[Dataset records]
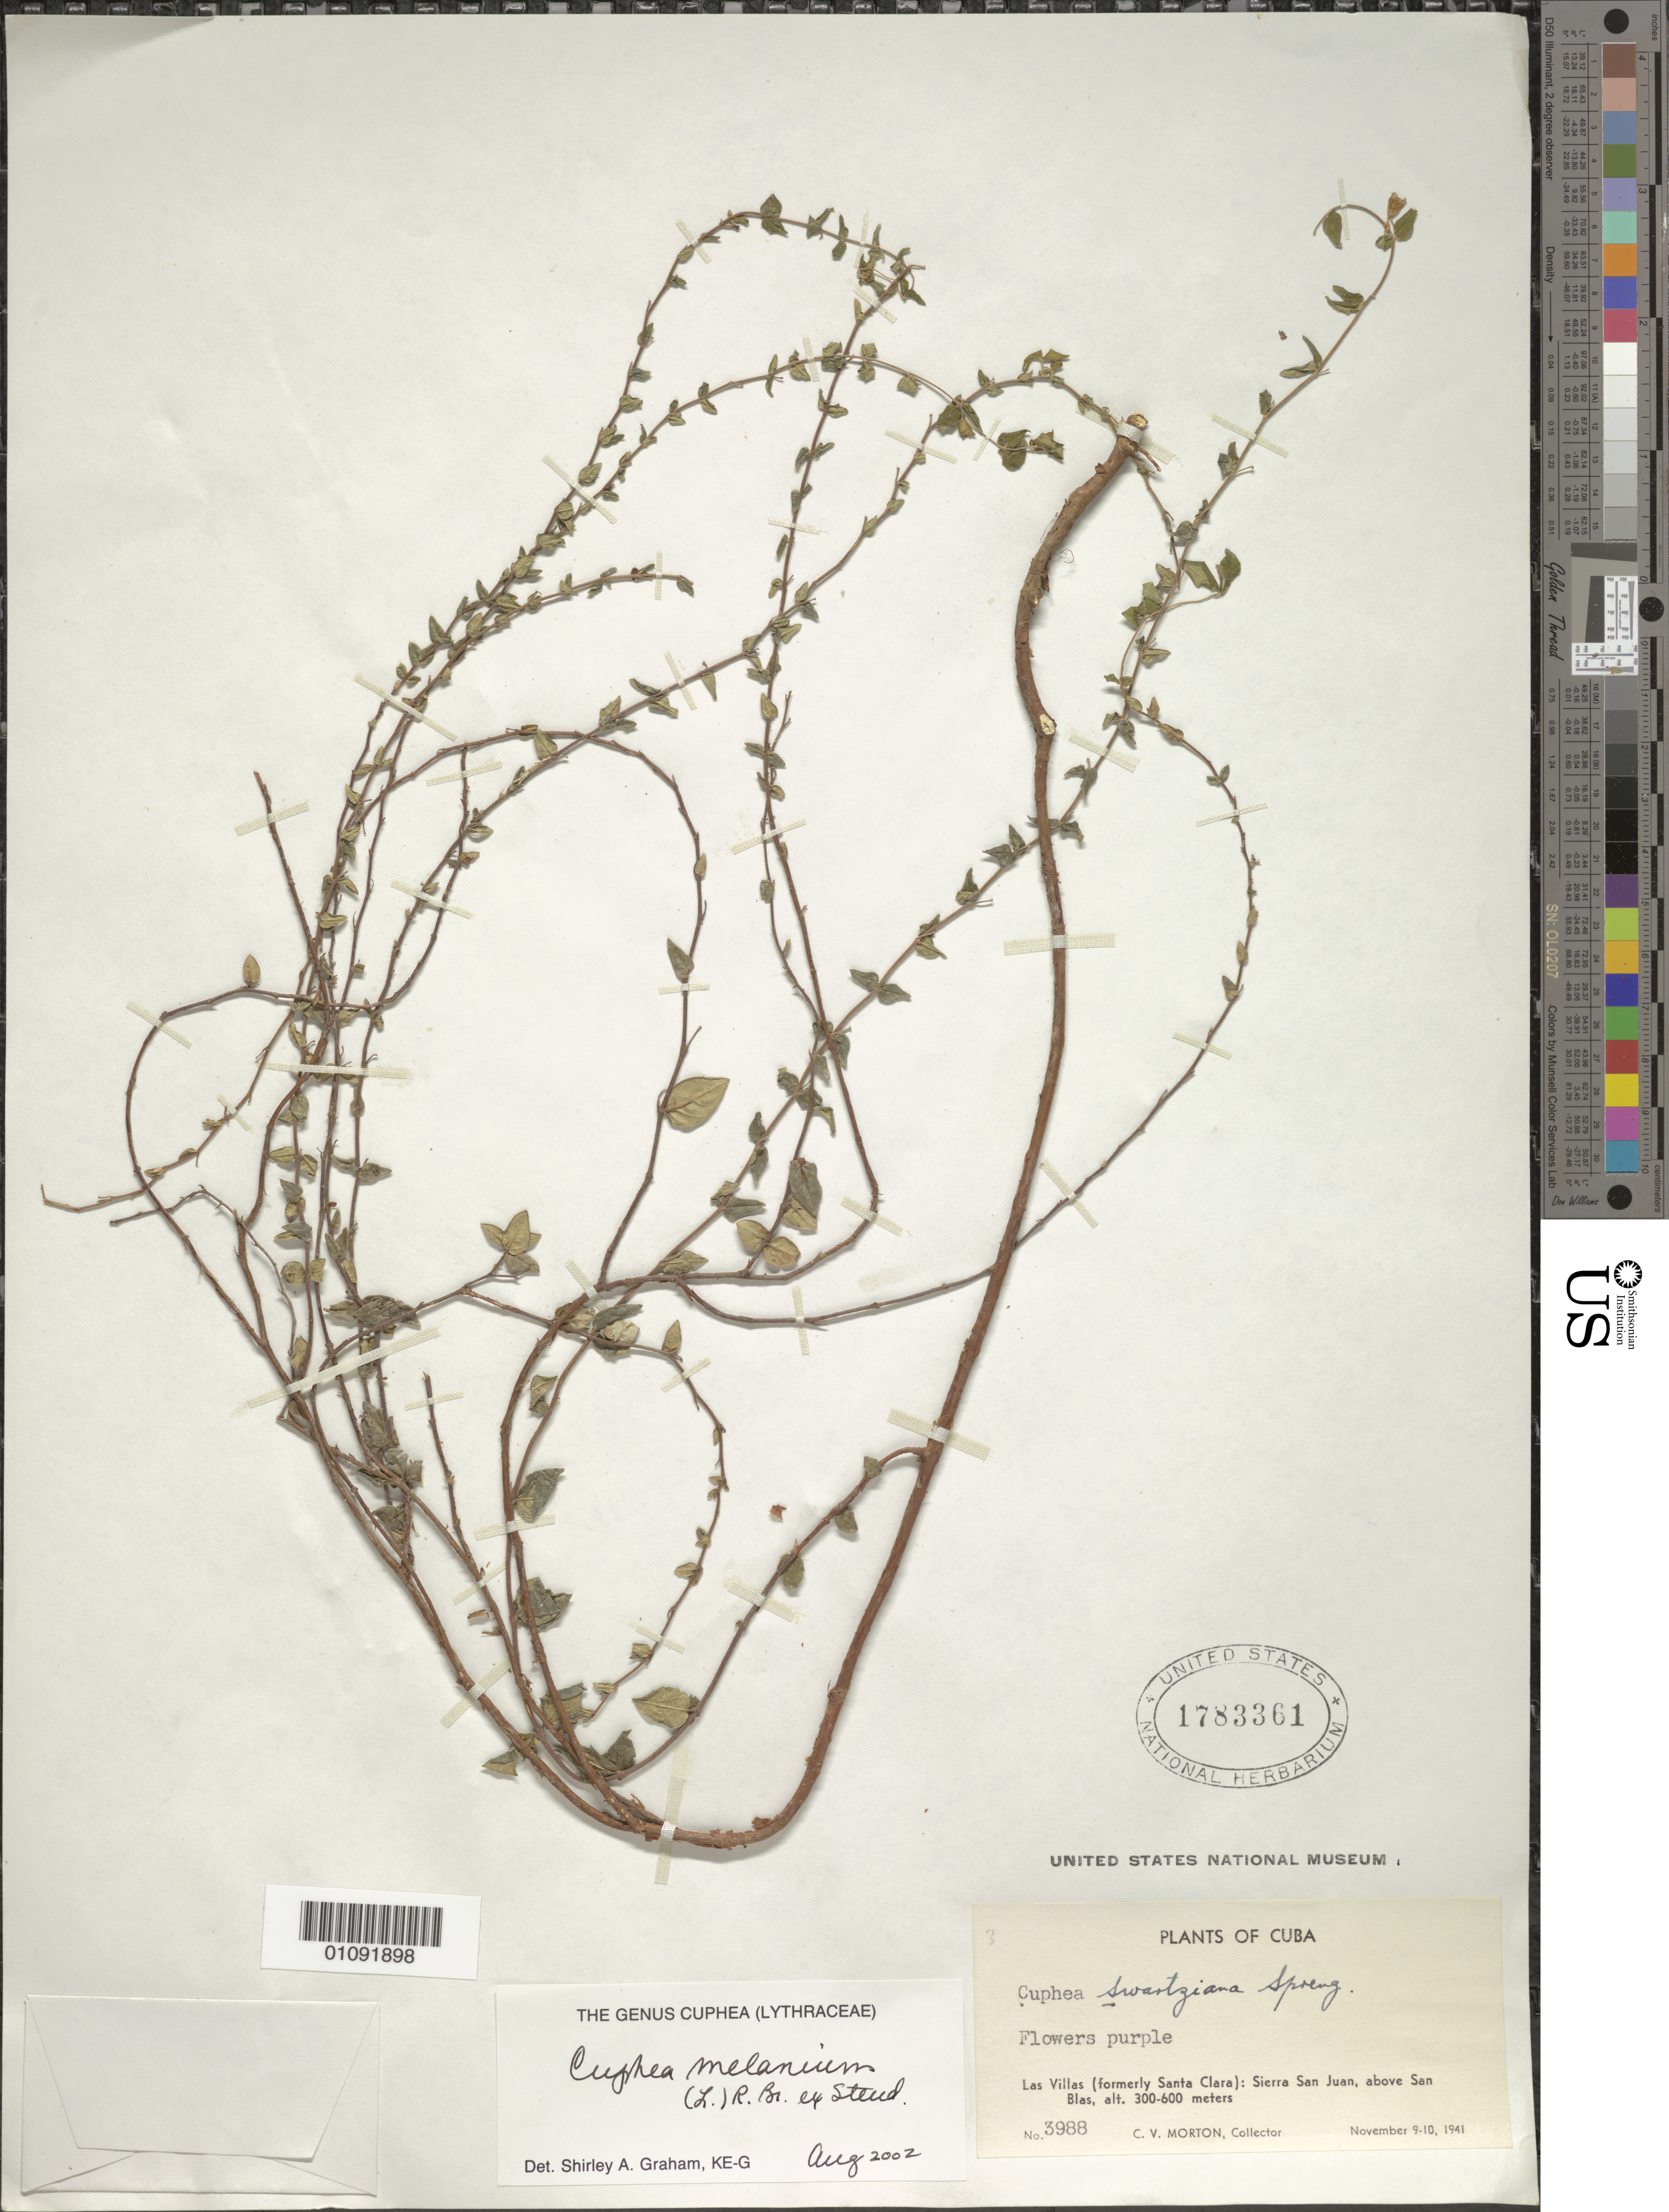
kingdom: Plantae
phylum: Tracheophyta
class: Magnoliopsida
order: Myrtales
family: Lythraceae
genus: Cuphea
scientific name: Cuphea melanium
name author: (L.) Cramer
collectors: C. V. Morton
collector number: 3988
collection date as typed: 09 Nov 1941 to 10 Nov 1941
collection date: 1941-11-09/1941-11-10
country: Cuba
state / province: Las Villas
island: Cuba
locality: Las Villas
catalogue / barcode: US 1783361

_WORK TO DO_
Arrange the entries above as a two-column CSV with the header field,value. Each field name and its recorded value go in one row, each in its own quoted cell with any line breaks replaced by spaces. Include every entry and leave out the pictures.

_IN RESPONSE_
field,value
"kingdom:","Plantae"
"phylum:","Tracheophyta"
"class:","Magnoliopsida"
"order:","Myrtales"
"family:","Lythraceae"
"genus:","Cuphea"
"scientific name:","Cuphea melanium"
"name author:","(L.) Cramer"
"collectors:","C. V. Morton"
"collector number:","3988"
"collection date as typed:","09 Nov 1941 to 10 Nov 1941"
"collection date:","1941-11-09/1941-11-10"
"country:","Cuba"
"state / province:","Las Villas"
"island:","Cuba"
"locality:","Las Villas"
"catalogue / barcode:","US 1783361"